Si alguna vez se escuchó que "una plaga de cuervos consumió toda la cosecha de maíz de una productora", o que "gaviotas reposaron sobre un cableado y dejaron sin energía a una ciudad entera", o bien que "un avión de pasajeros se estrelló en el Mediterráneo tras atrapar a una bandada de palomas en sus hélices", no se trataba de accidentes inoportunos, sino de los eslabones de la guerra sin cuartel que las aves habían librado contra los humanos para recuperar lo que alguna vez fue suyo desde el principio.

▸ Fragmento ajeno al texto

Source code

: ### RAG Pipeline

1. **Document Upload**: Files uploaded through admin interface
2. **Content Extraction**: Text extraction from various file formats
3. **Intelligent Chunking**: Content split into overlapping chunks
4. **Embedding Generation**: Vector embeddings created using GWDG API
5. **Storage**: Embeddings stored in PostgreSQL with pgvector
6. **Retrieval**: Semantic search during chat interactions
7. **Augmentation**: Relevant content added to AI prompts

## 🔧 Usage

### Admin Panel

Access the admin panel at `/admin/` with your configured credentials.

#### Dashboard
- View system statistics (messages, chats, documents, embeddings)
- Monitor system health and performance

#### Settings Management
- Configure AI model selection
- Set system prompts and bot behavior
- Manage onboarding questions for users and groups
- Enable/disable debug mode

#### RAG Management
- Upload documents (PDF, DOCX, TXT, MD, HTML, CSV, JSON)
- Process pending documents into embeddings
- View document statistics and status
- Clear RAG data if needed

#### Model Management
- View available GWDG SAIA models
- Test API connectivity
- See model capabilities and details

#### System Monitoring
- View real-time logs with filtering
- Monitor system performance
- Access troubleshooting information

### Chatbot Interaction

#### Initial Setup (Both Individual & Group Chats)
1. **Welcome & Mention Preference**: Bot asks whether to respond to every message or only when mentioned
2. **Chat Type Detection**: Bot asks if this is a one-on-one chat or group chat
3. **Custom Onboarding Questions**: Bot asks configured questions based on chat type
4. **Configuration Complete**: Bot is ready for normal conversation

Y así, las aves estuvieron en guerra con los humanos hasta días presentes y, sin embargo, no fue suficiente, porque si bien las aves, principalmente las palomas, se llevaban vidas humanas a su vitrinas y eran responsables de grandes desastres, vieron que poco le importaba al humano las pérdidas de sus semejantes. De una u otra manera, siempre serían la especie prevalente; si las palomas destrozaban una granja, había docenas que producían el doble, si había una fábrica a la que le quitaban suministro energético, otras miles aportarían lo mismo en otra parte del planeta, o si las palomas decidieran asesinar a sangre fría a un humano importante en la sociedad, habría otros igual o más importantes en alguna otra parte. 

Así, las palomas terminaron por destruirse a sí mismas en una guerra inútil que solo terminó por beneficiar al ser humano. El Príncipe Anaj vio como sus seguidores poco a poco morían o abandonaban la causa perdiendo su fe en él, se martirizaba por no haber eliminado al ser humano cuando tuvo la oportunidad, maldecía a la naturaleza por haber sido tan débil frente a la voluntad humana y entendió que, en vez de haber sido el eterno Príncipe comprometido con su aves, terminó siendo el responsable de que aquellos que constituyeron lo que alguna vez fue un Imperio, hoy sean un reflejo de sus errores, deambulando en las calles urbanas, comiendo migas de lo que fuere y anidando en postes de luz, sobreviviendo a la merced de otra especie.

Entonces, devastado, el Príncipe se exilió al frío del norte, donde sabía que ninguna paloma jamás lo encontraría, volando hasta el cansancio y derramando la última de sus lágrimas. Al reposarse en el roble más grande, se enroscó entre sus alas, pidió perdón por no haber honrado la edad de las palomas y, aquel día, Anaj murió, jurando reencarnar en algún humano que reflejara vergüenza al cruzarse a sus palomas hermanas caminando por las calles, esquivándolas, respetando su paso, algún día, en algún sitio.